I suppose I'm referring to the collection of algorithms as implemented
in Mahout. The online / non-distributed algorithms, as a group, have
collective assumptions and requirements that don't fit something like
Cassandra.

You're describing a perfectly valid variant which is partly offline.
You can support this with a JDBCItemSimilarity or
GenericItemSimilarity after pre-computing item-item similarity
somehow, offline. (This is what Sebastian has been doing -- that part
is distributable and is already implemented in Mahout as a Hadoop
job.)

This works fine then with slow-ish data stores like an RDBMS or
something like Cassandra. But this trick won't work for all
algorithms, in general.

So in that sense, yes, you can easily shim in Cassandra here by
implementing an ItemSimilarity.

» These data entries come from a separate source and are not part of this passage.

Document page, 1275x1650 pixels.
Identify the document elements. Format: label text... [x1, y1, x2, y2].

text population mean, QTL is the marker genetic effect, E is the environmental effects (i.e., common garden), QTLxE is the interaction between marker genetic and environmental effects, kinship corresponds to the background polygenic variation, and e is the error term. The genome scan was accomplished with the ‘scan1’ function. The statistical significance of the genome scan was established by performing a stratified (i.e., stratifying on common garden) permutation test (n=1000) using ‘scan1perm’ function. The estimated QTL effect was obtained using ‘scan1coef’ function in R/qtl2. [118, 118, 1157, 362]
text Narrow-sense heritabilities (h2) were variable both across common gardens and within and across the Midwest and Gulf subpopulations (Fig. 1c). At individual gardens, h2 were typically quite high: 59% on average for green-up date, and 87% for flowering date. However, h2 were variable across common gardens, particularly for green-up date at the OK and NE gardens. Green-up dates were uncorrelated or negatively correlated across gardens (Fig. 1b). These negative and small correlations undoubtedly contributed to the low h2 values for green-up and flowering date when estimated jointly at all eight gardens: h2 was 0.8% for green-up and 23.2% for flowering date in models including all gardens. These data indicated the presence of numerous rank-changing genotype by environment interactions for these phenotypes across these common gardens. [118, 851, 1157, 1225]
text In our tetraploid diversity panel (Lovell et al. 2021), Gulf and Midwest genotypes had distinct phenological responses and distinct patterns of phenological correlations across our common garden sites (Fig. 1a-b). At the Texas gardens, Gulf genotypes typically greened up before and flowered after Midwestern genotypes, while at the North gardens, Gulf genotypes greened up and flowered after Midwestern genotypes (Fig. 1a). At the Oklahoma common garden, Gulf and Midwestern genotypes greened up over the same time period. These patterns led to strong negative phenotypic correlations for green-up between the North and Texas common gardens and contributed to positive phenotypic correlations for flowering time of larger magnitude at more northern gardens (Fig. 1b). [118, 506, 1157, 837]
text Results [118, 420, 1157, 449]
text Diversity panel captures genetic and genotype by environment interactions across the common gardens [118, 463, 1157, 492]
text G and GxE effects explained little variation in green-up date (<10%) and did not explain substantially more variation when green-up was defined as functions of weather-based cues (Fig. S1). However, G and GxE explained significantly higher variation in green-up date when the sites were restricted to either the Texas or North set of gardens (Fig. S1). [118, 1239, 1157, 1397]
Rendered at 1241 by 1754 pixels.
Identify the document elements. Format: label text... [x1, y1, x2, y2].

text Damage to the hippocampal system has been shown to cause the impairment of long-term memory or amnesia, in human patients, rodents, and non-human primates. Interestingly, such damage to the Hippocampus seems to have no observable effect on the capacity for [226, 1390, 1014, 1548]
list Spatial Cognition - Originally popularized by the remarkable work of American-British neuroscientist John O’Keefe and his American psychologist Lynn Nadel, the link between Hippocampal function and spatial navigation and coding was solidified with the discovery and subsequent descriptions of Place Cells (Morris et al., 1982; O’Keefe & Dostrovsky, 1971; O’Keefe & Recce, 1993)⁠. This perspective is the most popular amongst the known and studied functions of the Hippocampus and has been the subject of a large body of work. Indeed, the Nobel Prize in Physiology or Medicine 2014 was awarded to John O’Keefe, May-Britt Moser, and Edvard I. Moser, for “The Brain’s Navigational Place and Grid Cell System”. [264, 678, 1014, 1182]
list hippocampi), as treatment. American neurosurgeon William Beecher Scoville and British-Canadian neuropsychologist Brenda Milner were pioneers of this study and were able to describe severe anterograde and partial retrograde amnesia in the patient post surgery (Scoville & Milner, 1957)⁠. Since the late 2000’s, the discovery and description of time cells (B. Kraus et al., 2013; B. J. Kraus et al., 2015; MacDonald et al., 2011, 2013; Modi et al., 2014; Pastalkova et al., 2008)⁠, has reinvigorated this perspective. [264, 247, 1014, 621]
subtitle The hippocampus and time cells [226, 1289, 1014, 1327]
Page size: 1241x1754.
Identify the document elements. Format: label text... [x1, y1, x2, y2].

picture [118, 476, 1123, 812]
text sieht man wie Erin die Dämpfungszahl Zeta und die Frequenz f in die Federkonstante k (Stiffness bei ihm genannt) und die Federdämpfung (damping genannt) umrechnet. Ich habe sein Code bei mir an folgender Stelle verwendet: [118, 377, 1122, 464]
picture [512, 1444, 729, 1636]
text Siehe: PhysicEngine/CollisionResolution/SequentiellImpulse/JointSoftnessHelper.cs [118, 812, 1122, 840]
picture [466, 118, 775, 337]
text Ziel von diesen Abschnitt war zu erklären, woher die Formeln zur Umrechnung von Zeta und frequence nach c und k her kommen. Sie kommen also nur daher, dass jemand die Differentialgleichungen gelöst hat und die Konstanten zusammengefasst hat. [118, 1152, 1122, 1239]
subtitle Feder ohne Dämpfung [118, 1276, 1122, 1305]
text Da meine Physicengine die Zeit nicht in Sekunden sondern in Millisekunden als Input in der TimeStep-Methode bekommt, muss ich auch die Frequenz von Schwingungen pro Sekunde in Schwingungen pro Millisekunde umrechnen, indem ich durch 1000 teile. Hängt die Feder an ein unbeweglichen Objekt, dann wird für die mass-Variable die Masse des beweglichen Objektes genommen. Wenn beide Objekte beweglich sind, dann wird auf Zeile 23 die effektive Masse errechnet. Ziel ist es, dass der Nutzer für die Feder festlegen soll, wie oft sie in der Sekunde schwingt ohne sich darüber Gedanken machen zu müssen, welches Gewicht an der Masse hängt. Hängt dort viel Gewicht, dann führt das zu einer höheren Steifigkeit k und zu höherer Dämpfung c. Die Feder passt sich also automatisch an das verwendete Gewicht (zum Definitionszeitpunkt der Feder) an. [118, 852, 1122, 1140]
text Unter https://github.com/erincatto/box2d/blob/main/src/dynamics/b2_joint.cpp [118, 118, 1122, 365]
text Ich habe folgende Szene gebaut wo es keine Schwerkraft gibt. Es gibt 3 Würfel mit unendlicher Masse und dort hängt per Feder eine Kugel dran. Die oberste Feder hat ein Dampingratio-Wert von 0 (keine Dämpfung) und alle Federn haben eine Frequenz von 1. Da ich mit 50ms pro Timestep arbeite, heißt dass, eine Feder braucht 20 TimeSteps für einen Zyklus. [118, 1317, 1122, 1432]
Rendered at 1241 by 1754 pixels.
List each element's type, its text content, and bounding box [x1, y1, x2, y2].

OK yes, that'd be a particular
non-trivial and interesting integration which, if someone wrote and
supported, and perhaps wanted to expand to its logical conclusion,
would be lovely.




On Mon, May 31, 2010 at 5:48 PM, Ted Dunning <[email protected]> wrote:
> Hmm....
>
> I have used Lucene very effectively in item-based recommendation settings
> before and user-based recommendations were marginally acceptable.
>
> All that the data store has to do is fetch the lists of related items for
> the most important few items in the persons history.  With a multi-fetch
> operation (which Cassandra may or may not have), this is one server
> round-trip.  It is definitely much faster to keep lots of items in memory,
> though.
>
> The off-line processing to build the item-item relationships, however, would
> require a scan of all user profiles which may be a bit intense, especially
> if the NOSQL store is being used at the same time to service user requests.
>  I have found it preferable to grovel some form of log file in HDFS to get
> this information in the past.
>
> On Mon, May 31, 2010 at 9:00 AM, Sean Owen <[email protected]> wrote:
>
>> So, any such data store is way too slow to use with a real-time
>> recommender.
>>
>> But a distributed algorithm? sure. As you say, the distributed version
>> runs on Hadoop, and you can transfer between HDFS and Cassandra. Not
>> sure whether to call that integration -- there's nothing the project
>> would meaningfully do here, since it reads off HDFS.